Samuel Crowell - The Gas Chamber of Sherlock Holmes
An Attempt at a Literary Analysis of the Holocaust Gassing Claim


Among scholars and the general public, the prevailing consensus holds that millions of European Jews were sent to death in gas chambers as part of an official Nazi policy of mass extermination during the Second World War. So entrenched is this consensus that throughout the Western world those who publicly question its accuracy are now routinely subject to censorship, academic censure, and even criminal prosecution. In contemporary society, no other species of dissident scholarship is met with comparably illiberal reaction.

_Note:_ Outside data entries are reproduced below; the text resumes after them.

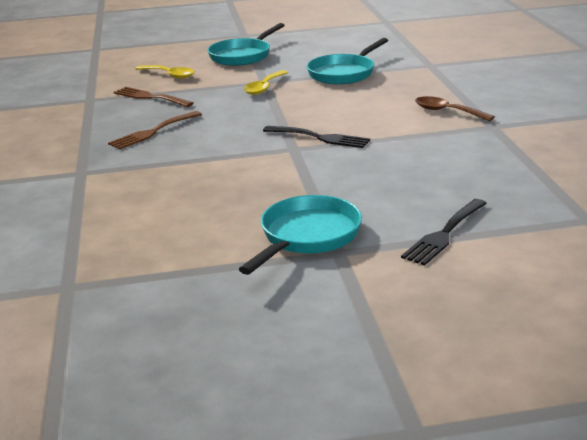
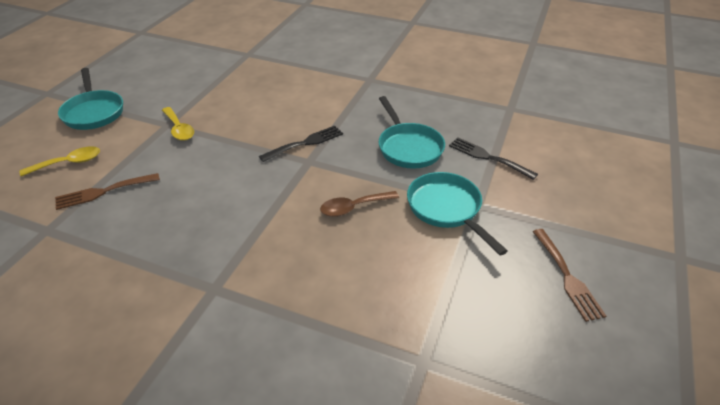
camera: 60 degrees left, 15 degrees up
(153, 132) = (184, 216): brown fork -> brown fork (567, 277)
(344, 73) = (208, 88): turquoise pan -> turquoise pan (408, 147)
(444, 234) = (488, 157): black fork -> black fork turned 150 degrees clockwise
(447, 112) = (329, 82): brown spoon -> brown spoon (353, 207)

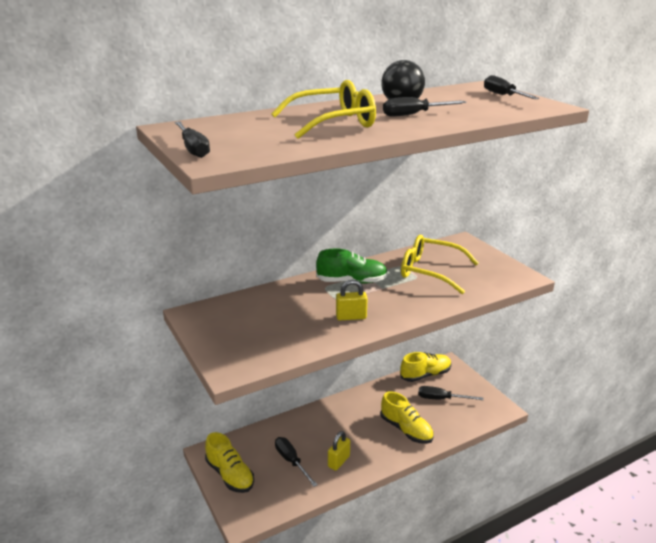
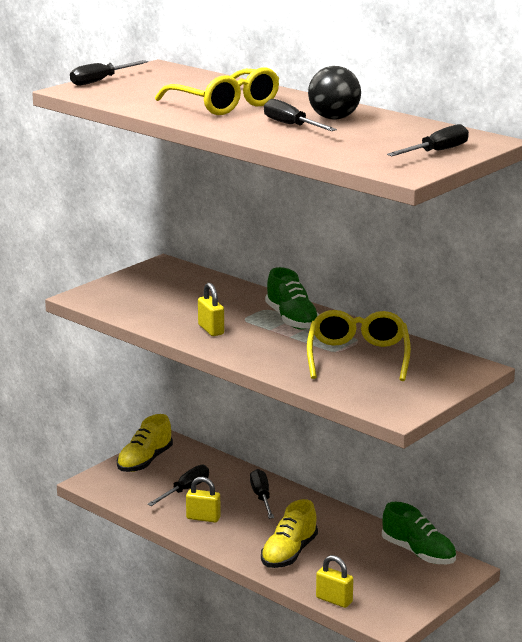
camera: 70 degrees right, 5 degrees down
(425, 375) = (418, 553): yellow shoe -> green shoe
(441, 399) = (373, 572): black screwdriver -> black screwdriver (261, 497)
(470, 424) = (334, 600): none -> yellow padlock

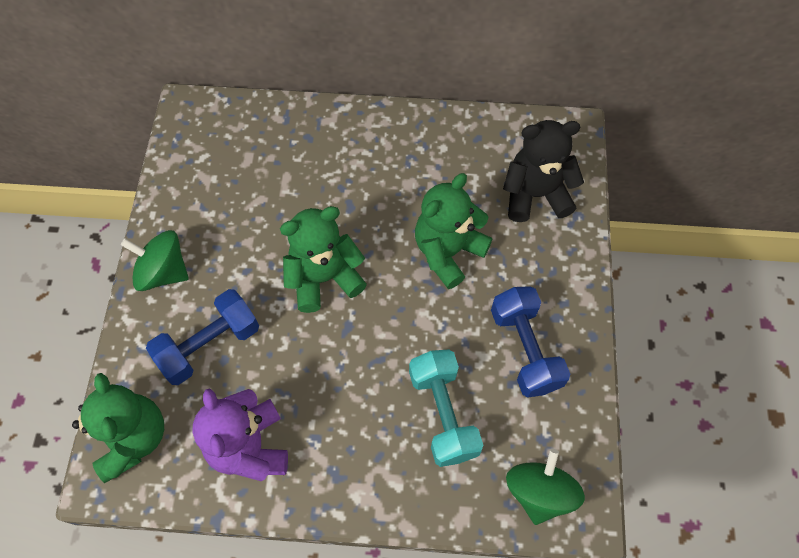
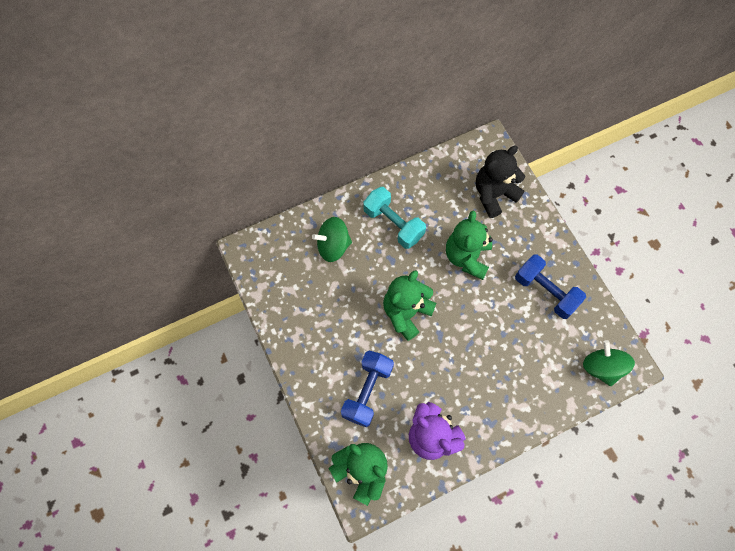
camera: 30 degrees left, 5 degrees up
(163, 272) = (307, 363): green spinning top -> green spinning top (333, 246)
(443, 414) = (525, 354): turquoise dumbbell -> turquoise dumbbell (393, 224)

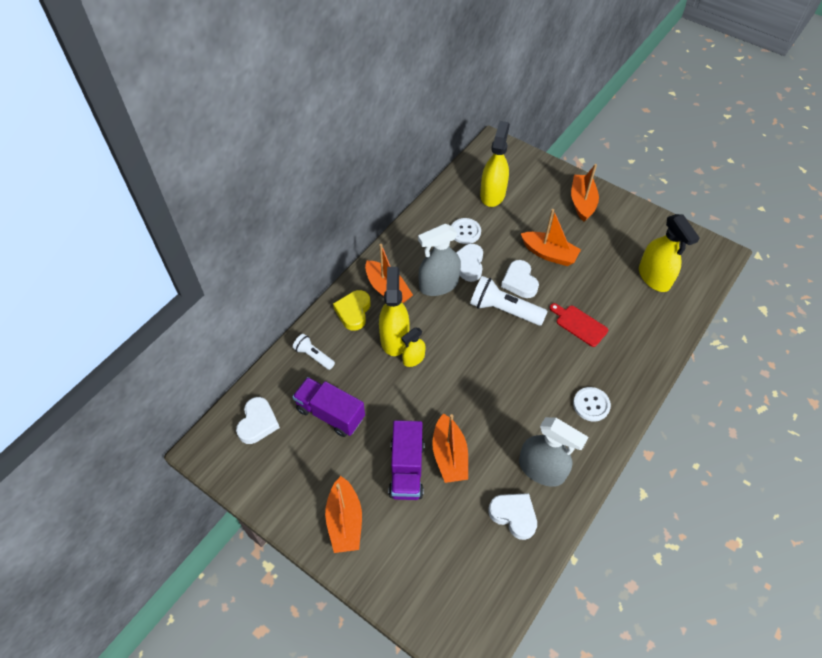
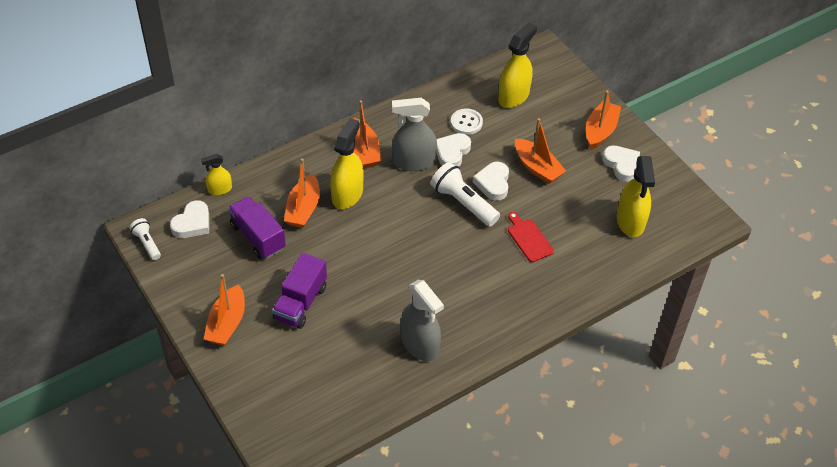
camera: 20 degrees right, 5 degrees down
(314, 356) = (267, 185): white flashlight -> white flashlight (147, 243)
(353, 312) = (322, 160): yellow heart -> none
(413, 358) = (355, 217): yellow spray bottle -> yellow spray bottle (219, 189)
(449, 455) = (344, 305): orange boat -> orange boat (303, 209)
(514, 515) = (374, 371): white heart -> white heart (622, 165)
(591, 405) = (498, 309): white button -> none

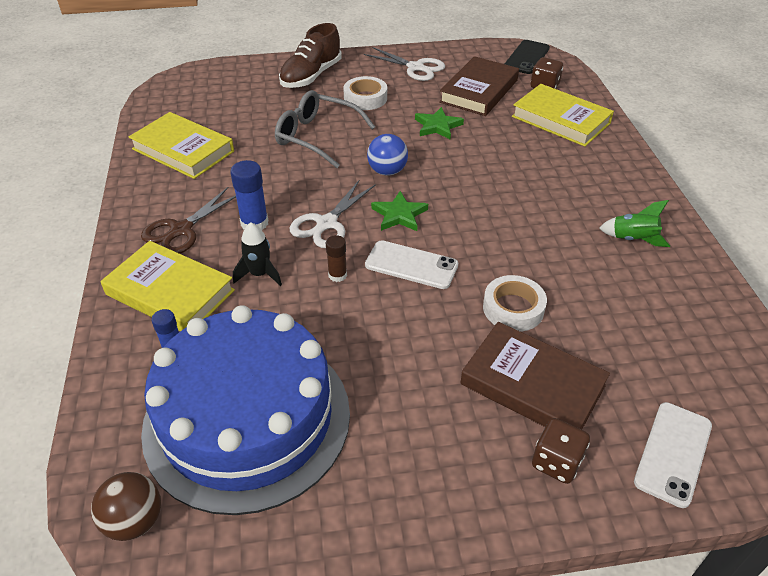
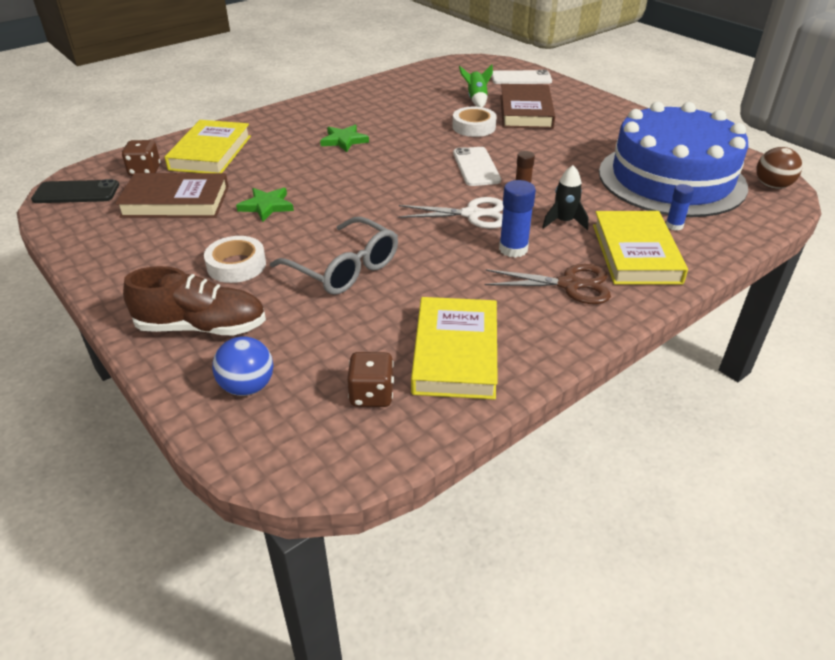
camera: 120 degrees left, 5 degrees down
(317, 136) = (344, 268): grey glasses -> grey glasses turned 45 degrees counterclockwise
(387, 171) = (369, 210): blue ball -> blue ball (247, 387)
(399, 215) = (424, 187): green star -> green star (344, 140)
(415, 67) = (136, 254): white scissors -> none
(556, 462) = (564, 99): brown dice -> brown dice (371, 395)
(633, 239) = (361, 105): green rocket -> green rocket (476, 100)

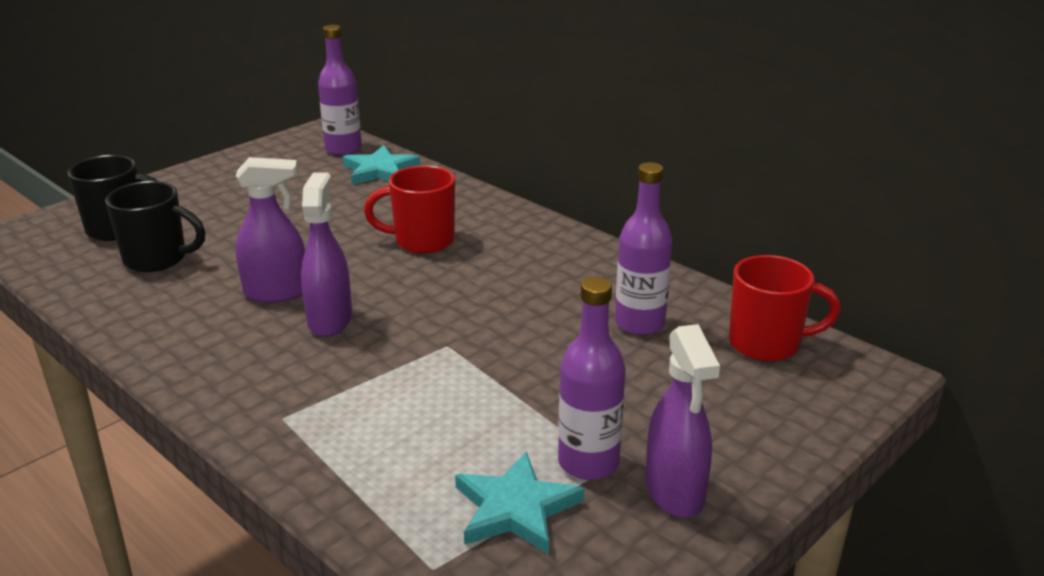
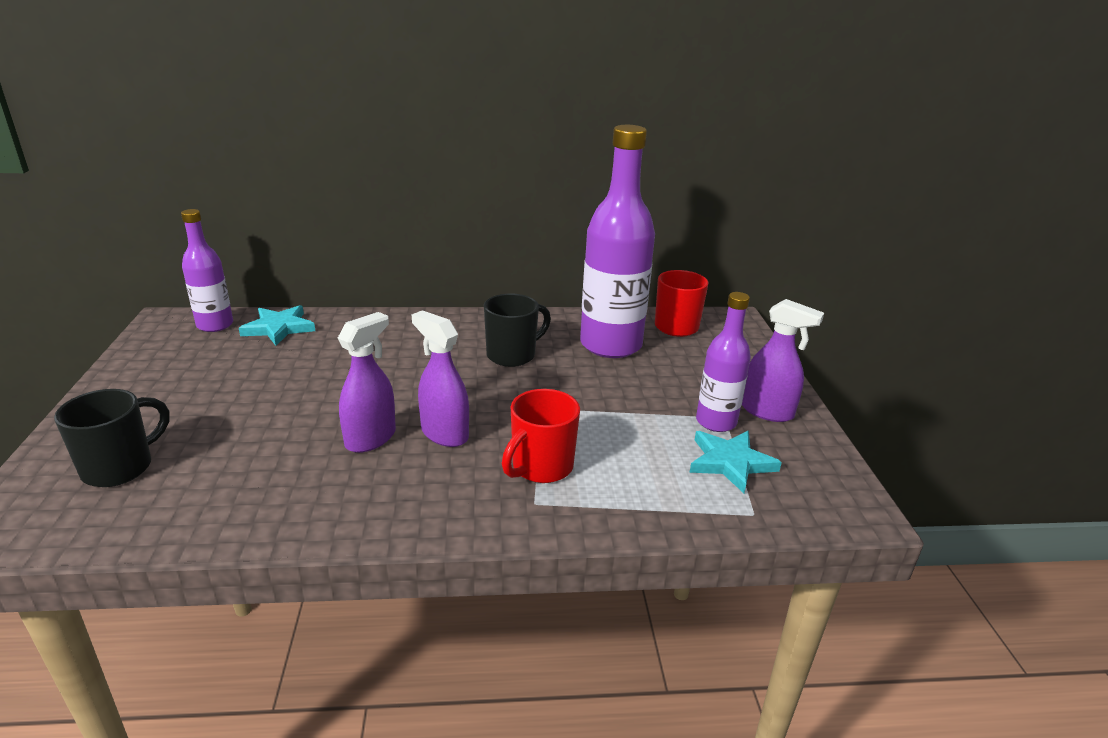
camera: 50 degrees left, 0 degrees up
(157, 259) = (216, 469): black mug -> black mug (512, 355)
(422, 241) = (405, 359): red mug -> red mug (541, 467)
(639, 323) = (611, 345): purple bottle -> purple bottle, size x1.79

In an intellectual atmosphere thus poisoned by acrimony and haunted by the specter of persecution, The Gas Chamber of Sherlock Holmes stands as a calm, deftly reasoned, and highly original affirmation of intellectual freedom. Drawing on extensive empirical and documentary evidence as well as methods of cultural criticism conventionally eschewed by field historians, Samuel Crowell argues that the "canonical&" Holocaust gassing claim can be traced to a fateful crisis of modernism -- a crisis revealed in popular texts and long-forgotten cultural ephemera. Spanning from the earliest broadcast rumors to the extermination narrative that was sealed at Nuremberg, Crowell s probing analysis permits us to consider how a grim narrative emerged and evolved in the cyclonic momentum of an era marked by social upheaval, total war, and unprecedented technological change.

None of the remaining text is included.